Grafikerlikte usta çırak ilişkisi nasıl olmalı, alaylı mektepli ilişkisi nasıl olmalı

farukcagla

Grafik Öğretim Görevlisi
Kayıt
24 Şubat 2008
Mesaj
642
Tepki
23
@Zeynep Tüfekçi


Zeynep hanım,
Akşamları gideceğiniz bir grafik programı kursu kesinlikle bulursunuz. Dikkat ediniz onlar grafik programı öğretirler, tasarım öğretmezler.

Tasarımı iş yerinde ve bir ustanın yanında öğrenirsiniz.

Başarılı olacağınıza olan inancımı tekrar eder, saygılar sunarım.

@Nihat Çınar

Nihat bey, iyi dileklerinize ve takdir duygularınıza teşekkür ederim.

Sizin gibi düşünenler bana güç, kuvvet ve moral veriyor.
Faydalı olduğumuzu gördükçe daha istekle yardımcı olmaya çalışıyoruz ve bildiklerimizi paylaşıyoruz.

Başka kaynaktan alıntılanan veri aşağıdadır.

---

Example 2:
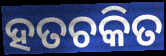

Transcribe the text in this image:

ହତଚକିତ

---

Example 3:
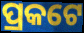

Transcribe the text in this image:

ପ୍ରକଟେ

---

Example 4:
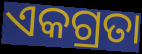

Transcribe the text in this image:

ଏକଗ୍ରତା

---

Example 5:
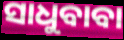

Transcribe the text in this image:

ସାଧୁବାବା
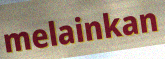
melainkan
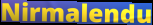
Nirmalendu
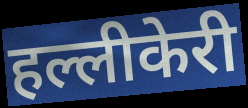
हल्लीकेरी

Teşekkür eder, başarılar dilerim.
 
Kayıt
21 Ekim 2008
Mesaj
15
Tepki
0
Grafikerlikte usta çırak ilişkisi nasıl olmalı, alaylı mektepli ilişkisi nasıl olmalı ?

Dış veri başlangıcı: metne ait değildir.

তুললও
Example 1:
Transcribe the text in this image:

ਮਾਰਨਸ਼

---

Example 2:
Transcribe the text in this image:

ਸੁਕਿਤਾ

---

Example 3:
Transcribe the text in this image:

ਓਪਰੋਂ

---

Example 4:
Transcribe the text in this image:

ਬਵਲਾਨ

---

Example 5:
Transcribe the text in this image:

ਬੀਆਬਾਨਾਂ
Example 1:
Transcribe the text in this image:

Hocam Yazdığınız yazılar gerçekten güzel olmuş herkes kendisine göre yorumda bulunmuş onlarda sizde kendize göre haklısınız. Yalnız konu başlığımızda usta çırak ilişkisi yazıyor biz türkiyedeki iş düzeyinden tutun üniversiteleri felan .... Hocam bence burda kim ne konuşursa konuşsun Sonuçta konuşulan konu türkiye olduğu sürece konuşulanlar her zaman havada kalıyor. Bizim toplumumuz bilgiye değil paraya aç bir toplum . Artık meslek dalı diye birşey yok. Eğer elin klavye tutar ve sağlam bir tanığın var ise en baba yerlerde müdürlük alabilirsin . Ama olayın derinlerine indiğinde o şahısın yaptığı işler kendine ait değil ustaların çalınmış eserleridir. Peki bu nedemektir Ustalarda istemeden dahi olsa kendi kuyularını kazması demektir. Sonucta Kendi emeğini ona vererek iyilik değil kendi mesleğini öldürmüş oluyor. Bu sayede herkes grafiker olmuş oluyor... Oyüzden bence bu konu ne kadar tartışılırsa tartışılsın değişen hiç birşey olamaz.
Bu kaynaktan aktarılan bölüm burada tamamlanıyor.